(Collected data)
• • • • • • •

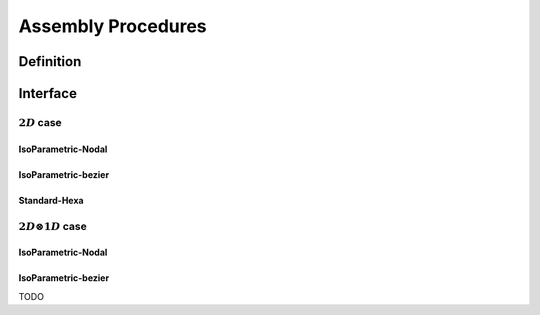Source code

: .. role:: envvar(literal)
.. role:: command(literal)
.. role:: file(literal)
.. _ASSEMBLY:

Assembly Procedures
*******************

Definition
__________

.. f:automodule:: assembly_def 

Interface
_________

.. f:automodule:: assembly

:math:`2D` case 
^^^^^^^^^^^^^^^

IsoParametric-Nodal 
"""""""""""""""""""

.. f:automodule:: assembly_2d


IsoParametric-bezier 
""""""""""""""""""""

.. f:automodule:: assembly_bezier_2d

Standard-Hexa
"""""""""""""

.. f:automodule:: assembly_2d_hex


:math:`2D \otimes 1D` case 
^^^^^^^^^^^^^^^^^^^^^^^^^^

IsoParametric-Nodal 
"""""""""""""""""""

.. f:automodule:: assembly_2d1d


IsoParametric-bezier 
""""""""""""""""""""


TODO





.. Local Variables:
.. mode: rst
.. End:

• • • • • • •

▶ [WHAT YOU SHOULD DO]: Write out the entries again, exactly as given, skipping any images.

▶ [SOLUTION TO THIS EXERCISE]:
Source code

: .. role:: envvar(literal)
.. role:: command(literal)
.. role:: file(literal)
.. _ASSEMBLY:

Assembly Procedures
*******************

Definition
__________

.. f:automodule:: assembly_def 

Interface
_________

.. f:automodule:: assembly

:math:`2D` case 
^^^^^^^^^^^^^^^

IsoParametric-Nodal 
"""""""""""""""""""

.. f:automodule:: assembly_2d


IsoParametric-bezier 
""""""""""""""""""""

.. f:automodule:: assembly_bezier_2d

Standard-Hexa
"""""""""""""

.. f:automodule:: assembly_2d_hex


:math:`2D \otimes 1D` case 
^^^^^^^^^^^^^^^^^^^^^^^^^^

IsoParametric-Nodal 
"""""""""""""""""""

.. f:automodule:: assembly_2d1d


IsoParametric-bezier 
""""""""""""""""""""


TODO





.. Local Variables:
.. mode: rst
.. End:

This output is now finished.